After a lengthy hiatus, Westwood Middle School’s sixth-graders will once again take swimming lessons at Spring Lake Park High School.
Starting the week of Sept. 24, students will have the opportunity to engage in two 35-minute sessions. The idea is to teach students basic life skills in the water, such as the front crawl and how to float.
“Because we live in this land of 10,000 lakes, we feel it’s important for kids to have some life skills and knowing what to do in the water,” said Lori Lightbody, one of the physical education teachers at Westwood bringing the program back to the school.
The initiative comes on the heels of several child drownings reported in the news media this summer.
Phy ed teacher Tom Benson estimates it’s been more than 20 years since the district last offered swimming lessons to middle-school age students.
Until about 10 years ago, swimming was part of the physical education curriculum for ninth- and 10th-graders, but lack of funding shut the program down, Benson said.
“I think it’s wonderful,” he said about the newly offered sixth-grade swimming classes. “It’s something that’s been neglected in our district for many years.”
The school is committed to heightening awareness of the importance of lifelong fitness, said Principal Paula Hoff.
“Swimming is definitely a lifelong skill,” she said. “We also are aware that many of our kids do not and have not had any exposure to water safety.

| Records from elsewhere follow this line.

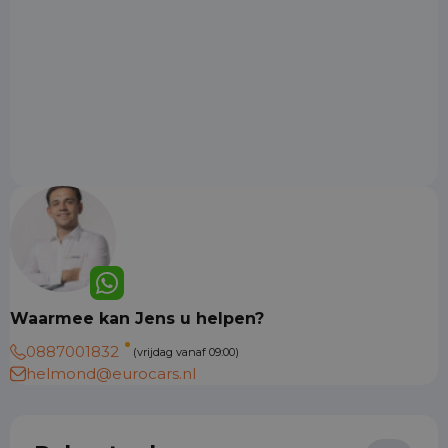
Waarmee kan Jens u helpen?
0887001832
(vrijdag vanaf 09:00)
helmond@eurocars.nl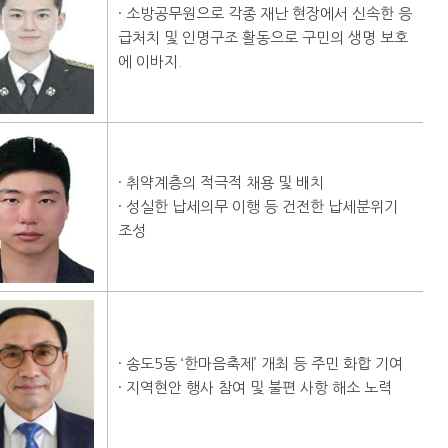
· 소방공무원으로 각종 재난 현장에서 신속한 응
급처치 및 인명구조 활동으로 구민의 생명 보호
에 이바지.
· 취약계층의 적극적 채용 및 배치
· 성실한 납세의무 이행 등 건전한 납세분위기
조성
· 송도5동 ‘한마음축제’ 개최 등 주민 화합 기여
· 지역현안 행사 참여 및 불편 사항 해소 노력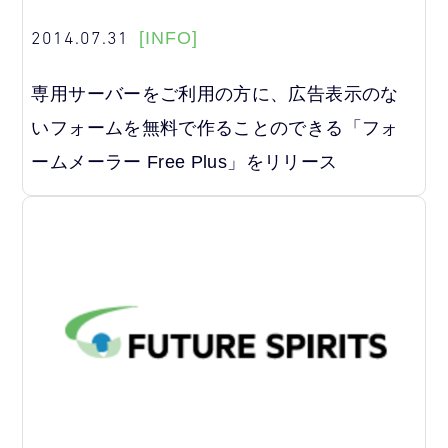
2014.07.31
[INFO]
専用サーバーをご利用の方に、広告表示のな
いフォームを無料で作ることのできる「フォ
ームメーラー Free Plus」をリリース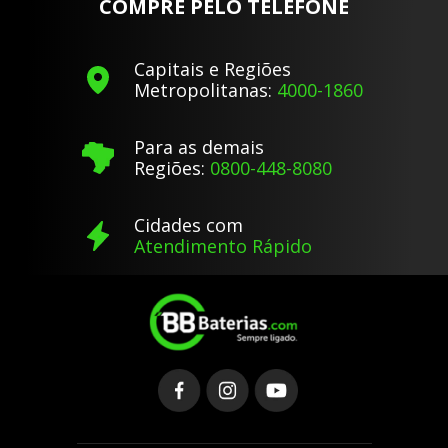
COMPRE PELO TELEFONE
Capitais e Regiões
Metropolitanas:
4000-1860
Para as demais
Regiões:
0800-448-8080
Cidades com
Atendimento Rápido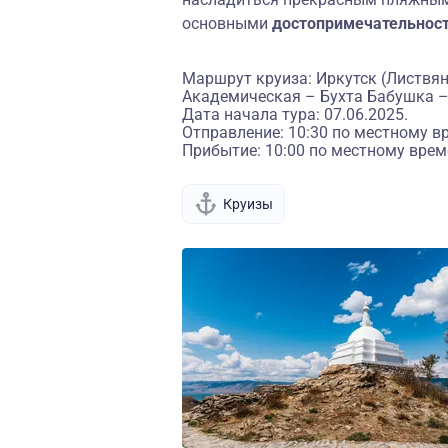
основными
достопримечательнос
Маршрут круиза: Иркутск (Листвян
Академическая – Бухта Бабушка –
Дата начала тура: 07.06.2025.
Отправление: 10:30 по местному в
Прибытие: 10:00 по местному врем
Круизы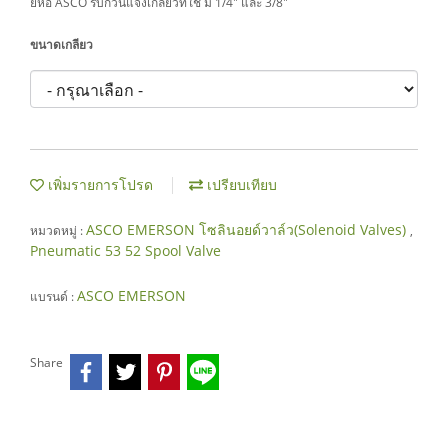
ยี่ห้อ ASCO รบกวนแจ้งเกลียวที่ใช้ มี 1/4" และ 3/8"
ขนาดเกลียว
เพิ่มรายการโปรด
เปรียบเทียบ
ASCO EMERSON โซลินอยด์วาล์ว(Solenoid Valves)
หมวดหมู่ :
,
Pneumatic 53 52 Spool Valve
ASCO EMERSON
แบรนด์ :
Share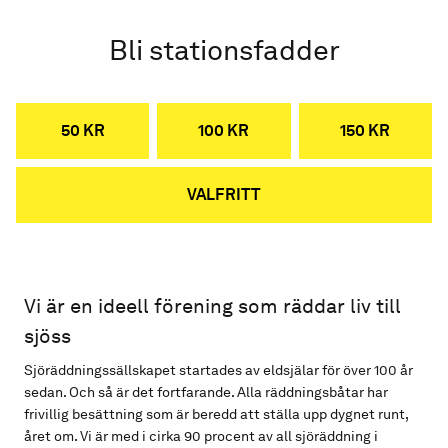
Bli stationsfadder
50 KR
100 KR
150 KR
VALFRITT
Vi är en ideell förening som räddar liv till
sjöss
Sjöräddningssällskapet startades av eldsjälar för över 100 år
sedan. Och så är det fortfarande. Alla räddningsbåtar har
frivillig besättning som är beredd att ställa upp dygnet runt,
året om. Vi är med i cirka 90 procent av all sjöräddning i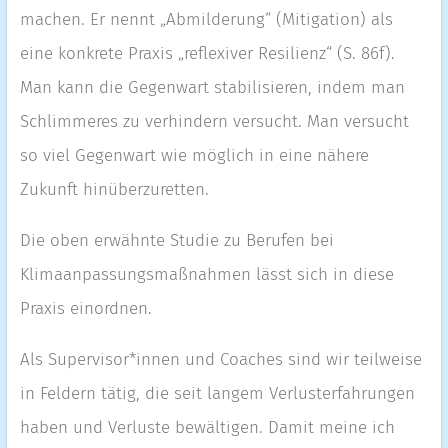
machen. Er nennt „Abmilderung“ (Mitigation) als
eine konkrete Praxis „reflexiver Resilienz“ (S. 86f).
Man kann die Gegenwart stabilisieren, indem man
Schlimmeres zu verhindern versucht. Man versucht
so viel Gegenwart wie möglich in eine nähere
Zukunft hinüberzuretten.
Die oben erwähnte Studie zu Berufen bei
Klimaanpassungsmaßnahmen lässt sich in diese
Praxis einordnen.
Als Supervisor*innen und Coaches sind wir teilweise
in Feldern tätig, die seit langem Verlusterfahrungen
haben und Verluste bewältigen. Damit meine ich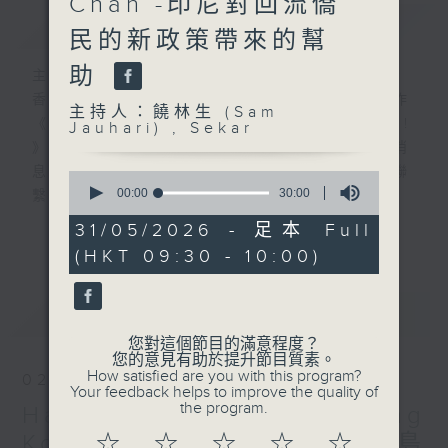
Chan -印尼對回流僑
簡介
GIST
民的新政策帶來的幫
助
主持人：饒林生 (Sam Jauhari) , Sekar
香港電台與印尼國家廣播電台攜手合作
主持人：饒林生 (Sam
《Halo Jakarta! Hello Hong Kong!
Jauhari) , Sekar
》，服務在港印尼社羣，讓兩地互通最新消
息，並設聽眾互動環節，加強兩地印尼人聯
0
seconds
00:00
30:00
繫，促進民心互通。
of
RTHK and RRI proudly present
30
31/05/2026 - 足本 Full
更多...
minutes,
“Halo Jakarta! Hello Hong Kong!”
(HKT 09:30 - 10:00)
0
for broadcast in Indonesia and
seconds
Hong Kong. The programme will
最新
LATEST
share the latest news between
Hong Kong and Indonesia, and
您對這個節目的滿意程度？
您的意見有助於提升節目質素。
include listener interaction
How satisfied are you with this program?
02/08/2026
segments to strengthen
Your feedback helps to improve the quality of
the program.
Halo Jakarta! Hello Hong
connections between Indonesians
in the two places to promote
Kong! Ep126: 印尼廖内群島
☆
☆
☆
☆
☆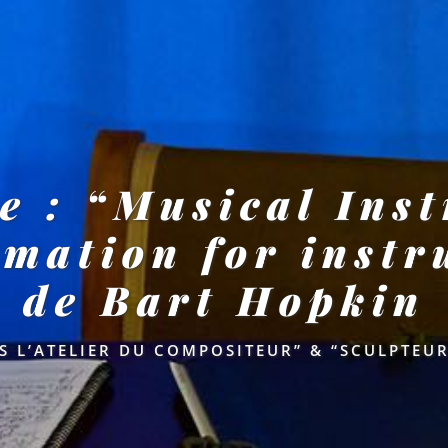
re : “Musical Ins
rmation for inst
de Bart Hopkin
S L’ATELIER DU COMPOSITEUR” & “SCULPTEUR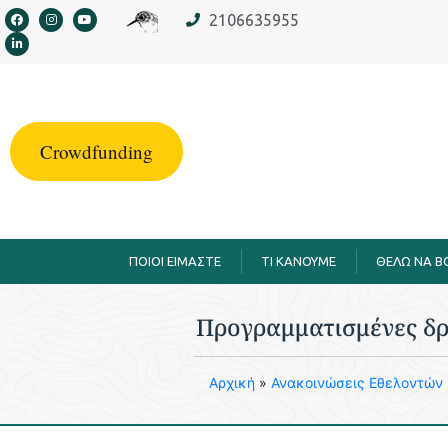
στο
2106635955
περιεχόμενο
Crowdfunding
ΠΟΙΟΙ ΕΙΜΑΣΤΕ
TI KANOYME
ΘΕΛΩ ΝΑ 
Προγραμματισμένες δρ
Aρχική
»
Ανακοινώσεις Εθελοντών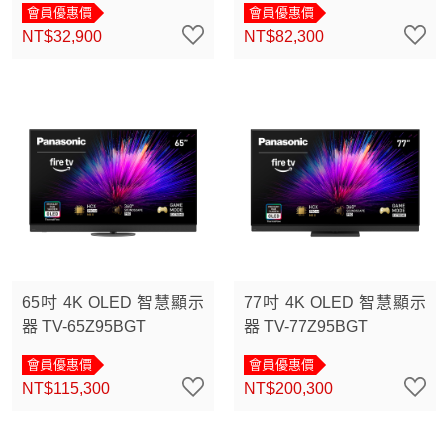
會員優惠價
會員優惠價
NT$32,900
NT$82,300
65吋 4K OLED 智慧顯示
77吋 4K OLED 智慧顯示
器 TV-65Z95BGT
器 TV-77Z95BGT
會員優惠價
會員優惠價
NT$115,300
NT$200,300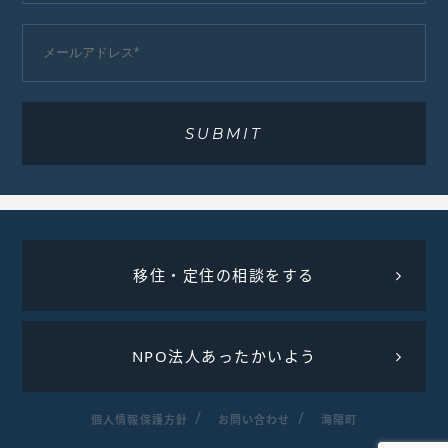
移住・定住の相談をする
NPO法人あったかいよう
個人情報保護方針
お問い合わせ
海陽町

This is not much, but it is a start.”
The lessons are geared to help students avoid panicking in the water should an emergency arise.
“If they remember how to do a survival front float, that can calm them down,” Lightbody said.
“We feel a passion that we need to give skills so, hopefully, we won’t have so many drownings.”
The way Benson sees it, students need to feel comfortable around water, whether it’s jumping into a pool or lake, going boating or spending time near a lake picnicking with family. The lessons will also teach skills on helping others to shore should they accidentally fall in a lake.
For the sessions, the sixth-graders will be bussed from Westwood to the high school during their health or physical education class.
Westwood’s phy ed teachers will conduct the classes, while two to three life guards will be on duty.
Cost for the classes are about $1,160; $600 for the life guards and $560 for busing. Costs will be paid from the school building’s budget.
In addition to Lightbody and Benson, other phy ed teachers and advocates of the swimming program at the middle school are Briana Vescio, Doug Potthoff and Kevin Mestad.
“The plan is this will be something we’ll do every year from this year on out,” Lightbody said.